Jennifer Schacker is Associate Professor in the School of English and Theatre Studies at the University of Guelph in Ontario, Canada. She is the author of National Dreams: The Remaking of Fairy Tales in Nineteenth-Century England (University of Pennsylvania Press, 2003), which won the 2006 Mythopoeic Scholarship Award.

Schacker's recent research and writing has been focused on French fairy tales in England, particularly as they were transformed into the bawdy, rowdy, slapstick art of the Christmas pantomime. Her work in this area has appeared in the Journal of American Folklore, (forthcoming 2012), and in The Individual in Tradition: Folkloristic Perspectives (eds. Ray Cashman, Tom Mould, and Pravina Shukla, Indiana University Press, 2011).
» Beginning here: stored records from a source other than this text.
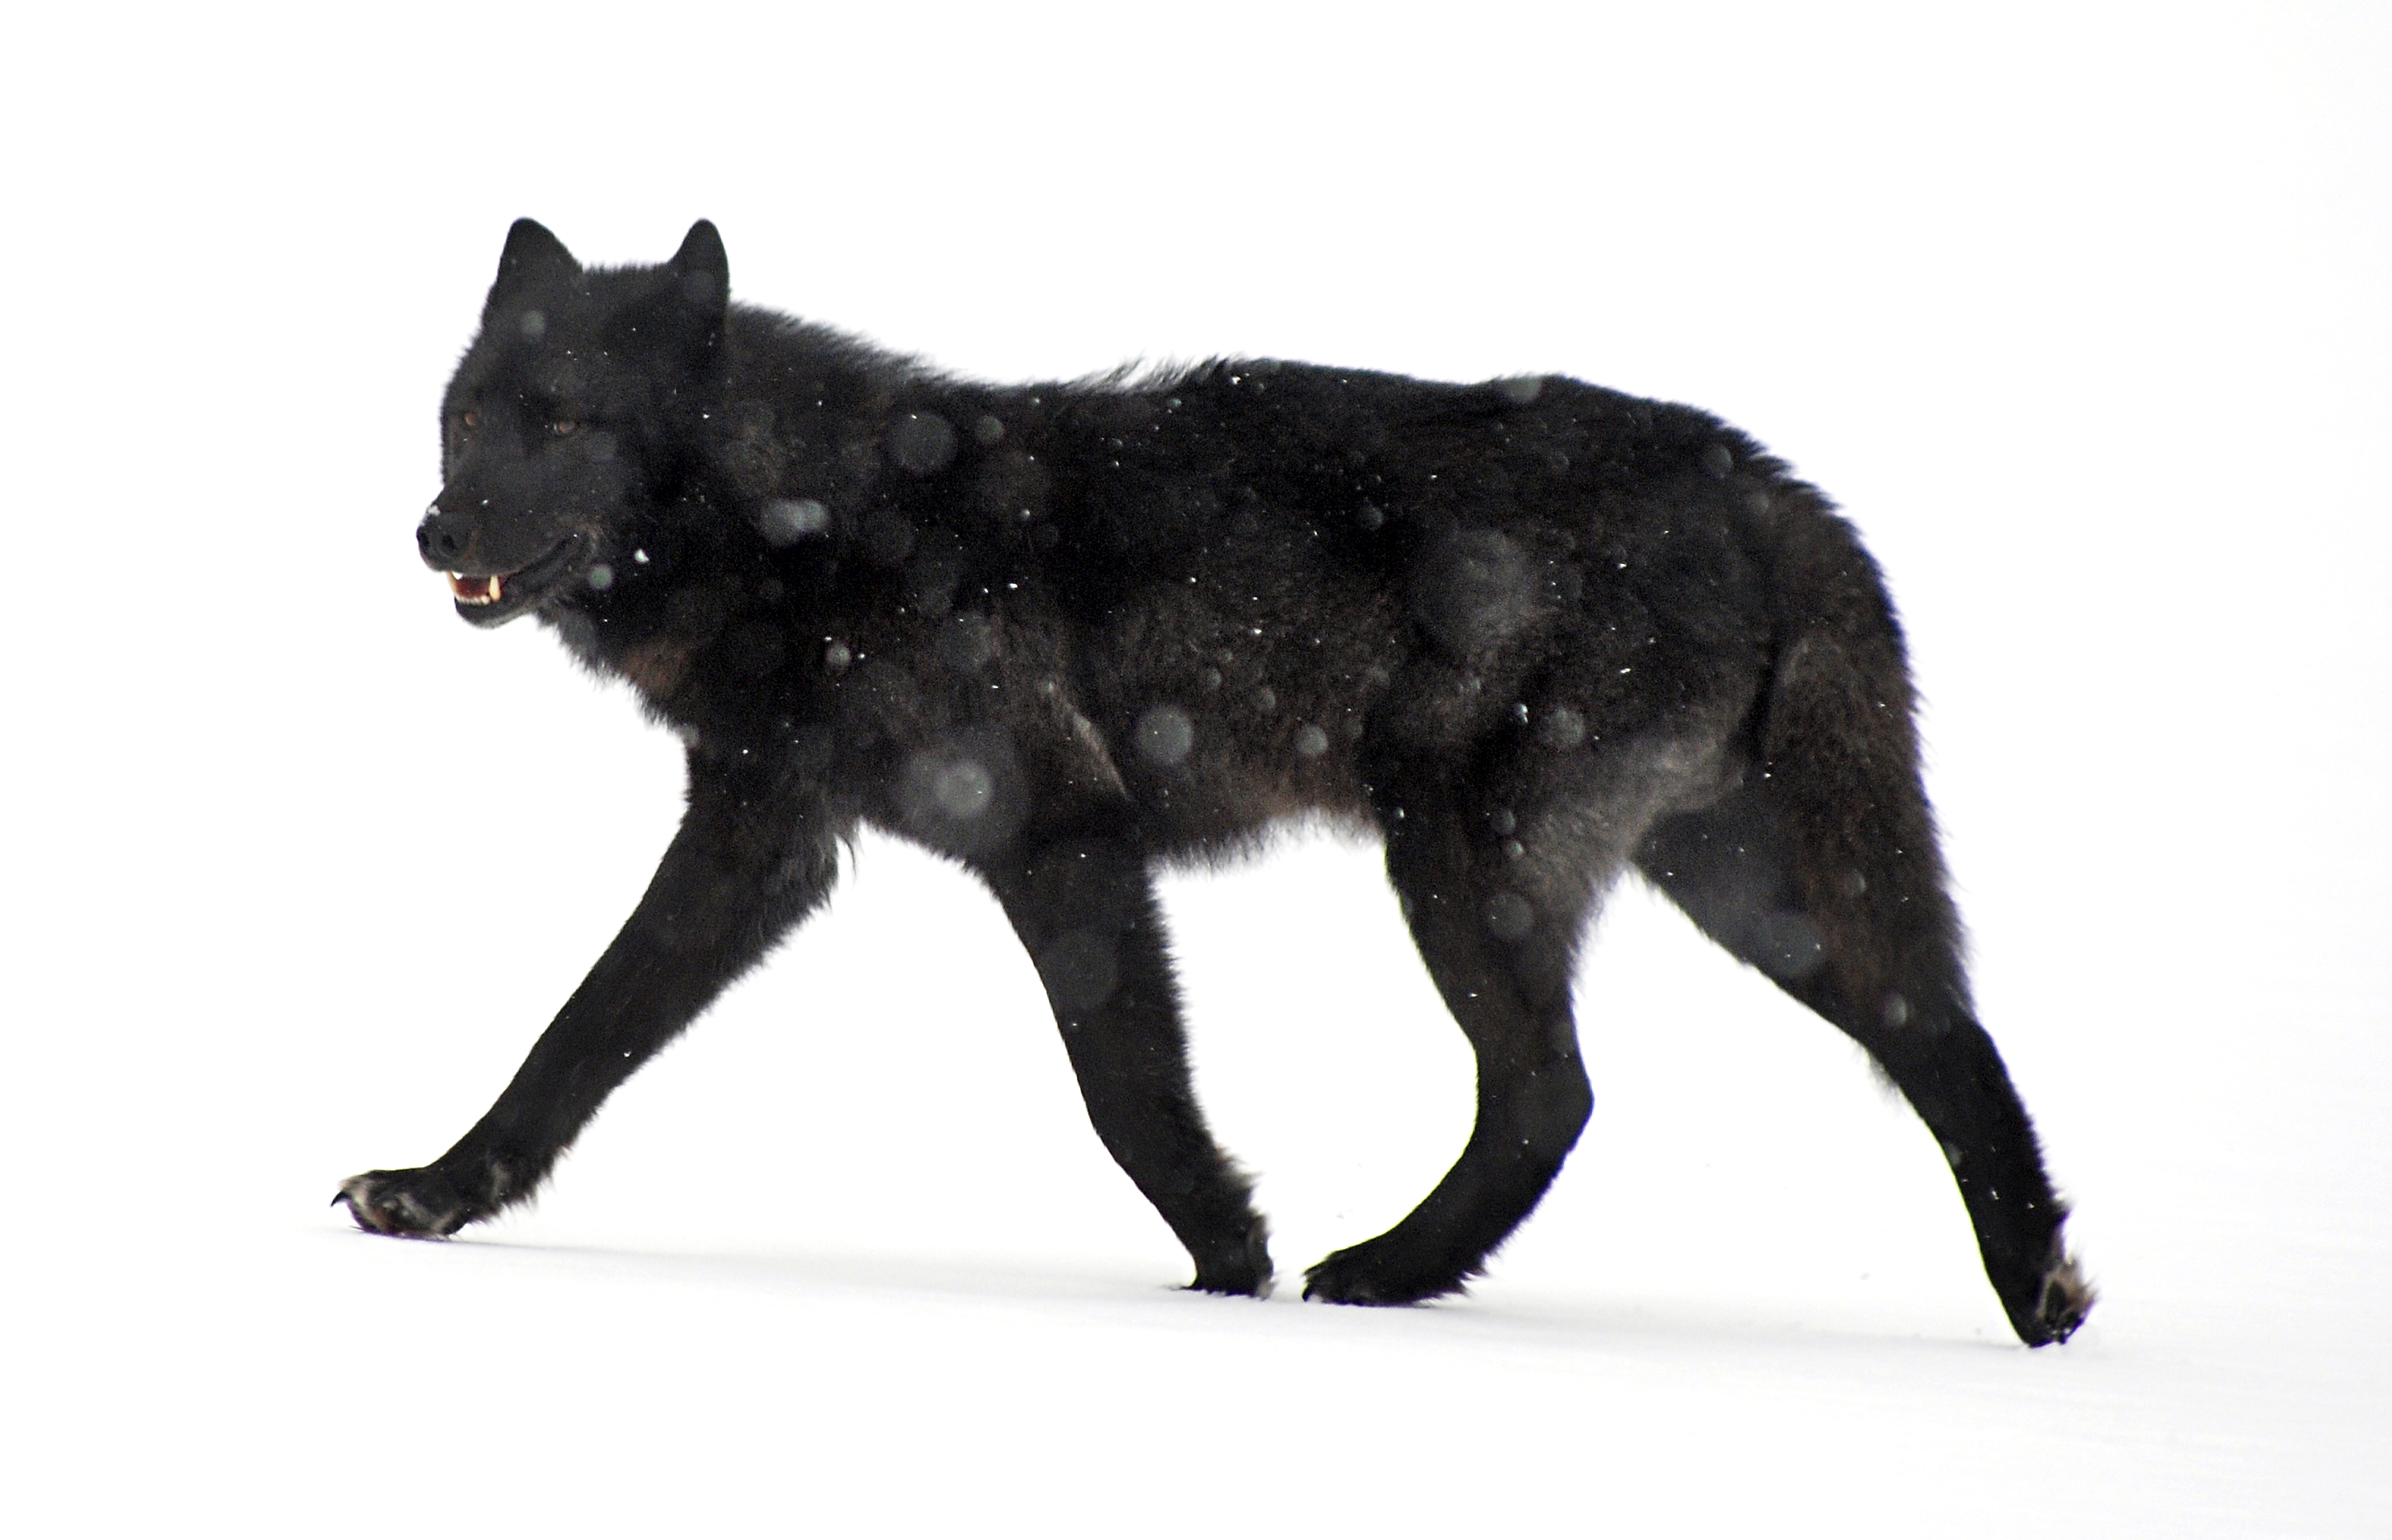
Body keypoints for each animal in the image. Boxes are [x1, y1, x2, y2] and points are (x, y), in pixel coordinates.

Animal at [339, 219, 2093, 1345]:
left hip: (1463, 860)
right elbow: (578, 1034)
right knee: (1940, 1037)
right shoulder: (758, 843)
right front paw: (435, 1194)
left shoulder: (1061, 836)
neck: (822, 526)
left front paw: (1227, 1256)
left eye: (565, 423)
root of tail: (1761, 485)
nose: (433, 529)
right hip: (1734, 890)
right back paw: (2040, 1298)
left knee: (1554, 1090)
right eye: (467, 417)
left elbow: (1123, 1086)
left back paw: (1385, 1273)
Her book-length study, Cross-Dressed Tales: French Fairy Tales and the British Pantomime Tradition, brings late 19th-century theatrical uses of the fairy tale into dialogue with the textual history of the genre.

With longstanding interest in the histories of handknitting, spinning, and needlecraft, and drawing on her training in ethnographic methods and material culture theory, Schacker is currently laying the groundwork for a study of contemporary craft/DIY movements—with a special emphasis on the role of digital technologies and social networking in modern quilting.